### Passage to read:
++++++
When we sell a player, it is because he wants to go. His contract is approaching its end (usually 1 year to go), he has been asked to negotiate a new contract and he has refused to do so because he thinks (quite rightly) that he can get more money elsewhere. We are attempting to strike a deal with the player that is beneath his current market value in the pay market. Whether that market value is a false value, and is simply that high because another Championship club is willing to break FFP rules to pay said amount is another question. I will let it rest for now that his market value elsewhere is more than we can afford to pay. The fee that we negotiate for the player will be in line with the player's value in the pay market. If the fee that we receive is £3m, then the player will expect to receive that sort of sum over his 3 year contract. That is, he will expect to be paid at a rate of £1m per season (about £20k per week), that being the rate of pay for a player who is worth that sort of transfer fee. If we went out and tried to spend the whole of the fee the fee that we receive on one play, replacing like with like, we have to be prepared to pay the player a rate of pay that we could not afford for the player we sold. We have to be prepared to pay the market rate, the rate set by clubs who themselves cannot afford to pay without getting into FFP trouble. We need an alternative strategy. We need a strategy that subsidises the losses that the club makes on trading and that does not make those losses worse by increasing our wage bill. We need a strategy that means player improvement and sale at a profit becomes part of our trading strategy. We need our current trading strategy. Unfortunately, that strategy means that we struggle to compete on the field with clubs who are prepared to cheat on the already generous FFP rules. Should the league apply those rules properly, or should our owners be as illogical as all the rest, and cheat the rules as well?
https://www.skysports.com/football/...barnsley-sound-the-alarm-of-financial-failure are we going under ?
They just saw the begging letter to the EFL and decided we must be in real financial trouble - dont think they have any inside info
That’s nothing new though. We’ll be fine, they’re just trying to minimise the losses from relegation.
++++++
### Information supplied:

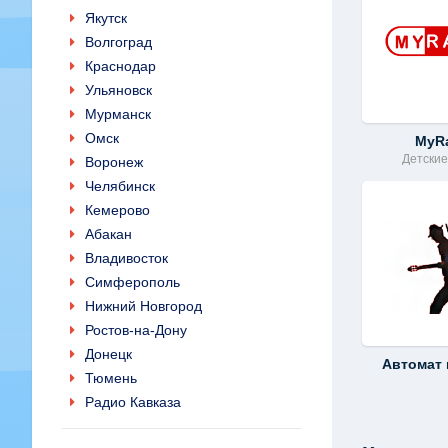
Якутск
Волгоград
Краснодар
Ульяновск
Мурманск
Омск
MyR
Детски
Воронеж
Челябинск
Кемерово
Абакан
Владивосток
Симферополь
Нижний Новгород
Ростов-на-Дону
Донецк
Автомат 
Тюмень
Радио Кавказа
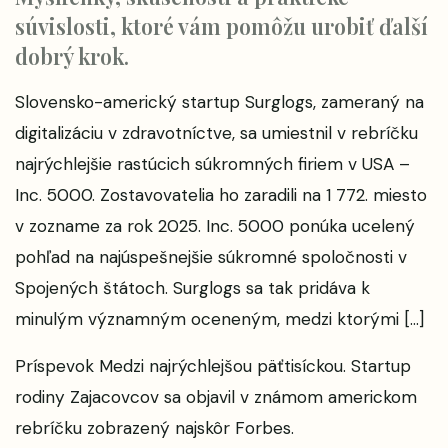
súvislosti, ktoré vám pomôžu urobiť ďalší
dobrý krok.
Slovensko-americký startup Surglogs, zameraný na
digitalizáciu v zdravotníctve, sa umiestnil v rebríčku
najrýchlejšie rastúcich súkromných firiem v USA –
Inc. 5000. Zostavovatelia ho zaradili na 1 772. miesto
v zozname za rok 2025. Inc. 5000 ponúka ucelený
pohľad na najúspešnejšie súkromné spoločnosti v
Spojených štátoch. Surglogs sa tak pridáva k
minulým významným oceneným, medzi ktorými […]
Príspevok
Medzi najrýchlejšou päťtisíckou. Startup
rodiny Zajacovcov sa objavil v známom americkom
rebríčku
zobrazený najskôr
Forbes
.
++++++
### Parts of the exercise:
**A)** List every sentence in the passage on player sales that begins with the words "We need".
**B)** Identify each line of the records that contains the string "Surglogs", treating case as significant, and copy those lines.

### Your responses:
**A)**
- We need an alternative strategy.
- We need a strategy that subsidises the losses that the club makes on trading and that does not make those losses worse by increasing our wage bill.
- We need a strategy that means player improvement and sale at a profit becomes part of our trading strategy.
- We need our current trading strategy.

**B)**
Slovensko-americký startup Surglogs, zameraný na
Spojených štátoch. Surglogs sa tak pridáva k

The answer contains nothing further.